Figure 1. Rho GTPase regulation

The human Rho GTPase family is comprised of 20 members. The majority cycle between GDP-bound inactive and GTP-bound active states. Unlike RhoGEFs and RhoGAPs that possess shared domains and sequence identity, allowing precise determination of the number encoded in the human genome, the majority of Rho GTPase effectors lack a common well-defined recognition domain/motif. The information here applies mainly to RhoA, Rac1, Cdc42 and related isoforms. Not all Rho GTPases are regulated by GEFs, GAPs and/or GDIs, not all are posttranslationally modified by a geranylgeranyl isoprenoid lipid, and some do not have known membrane targeting elements.

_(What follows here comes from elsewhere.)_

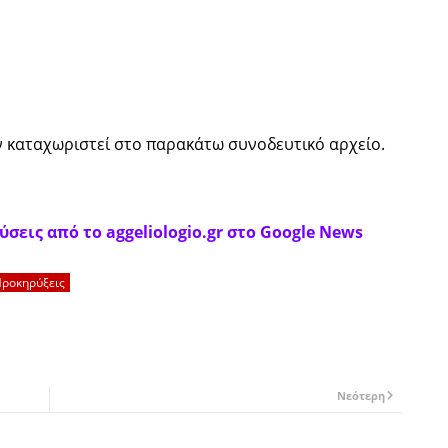
ν καταχωριστεί στο παρακάτω συνοδευτικό αρχείο.
σεις από το aggeliologio.gr στο Google News
ροκηρύξεις
Νεότερη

Figure 2. Key discoveries linking Dbl RhoGEFs to human disease

We highlight representative discoveries in the study of RhoGEFs that link their aberrant function to human disease. Gain-of-function, GOF; loss-of-function, LOF.

Figure 3. The human Dbl RhoGEF family

The 72 DH domains found within the 70 members of human Dbl family RhoGEFs were aligned using ClustalX and a phylogenetic tree was subsequently drawn using the program FigTree (http://tree.bio.ed.ac.uk/software/figtree/). The protein domain architecture for each full-length Dbl protein is shown as annotated by SMART (http://smart.embl.de/) or described in the published literature. Black arrowheads indicate sites of genetic truncation known to activate RhoGEF function, while bracketed arrowheads designate biologically or catalytically active fragments of a GEF. Numbers within braces next to a Dbl protein indicate the reported Rho GTPase specificity of the DH domain. Please refer to Supplementary Table 1 for other names utilized for these RhoGEFs.

Figure 4. Mechanisms of RhoGEF activation

Shown here are the “canonical” isoforms as identified in UniProt (http://www.uniprot.org/). Domain structures were determined, in part, by SMART (http://smart.embl-heidelberg.de/). Additional domains not identified in SMART were added based on previous sequence analyses of Ect2, Tiam1, P-Rex and Vav proteins. The number at the right end of each protein indicates the number of amino acids in the full length protein. Solid triangles indicate the position of N-terminal truncations that result in the formation of constitutively activated and transforming variants of Ect2, Tiam1, and Vav1-3. The arrow indicates the site of initiation of the shorter Tiam2S splice variant. The % values refer to amino acid sequence identity for the full length protein (overall) or the isolated DH domain, when compared to the first isoform shown. Gain-of-function P-Rex2a truncation (Δ) or missense (*) transforming mutations. Abbreviations: Ac, acidic domain; CC, coiled-coil; CH, calponin homology; Clb6 region, homology to yeast Clb6 B-type cyclin; Ex, extra region; NLS, nuclear localization sequence; PIP3, phosphatidylinositol (3,4,5)-triphosphate; XRCC1, homology to human repair protein XRCC1.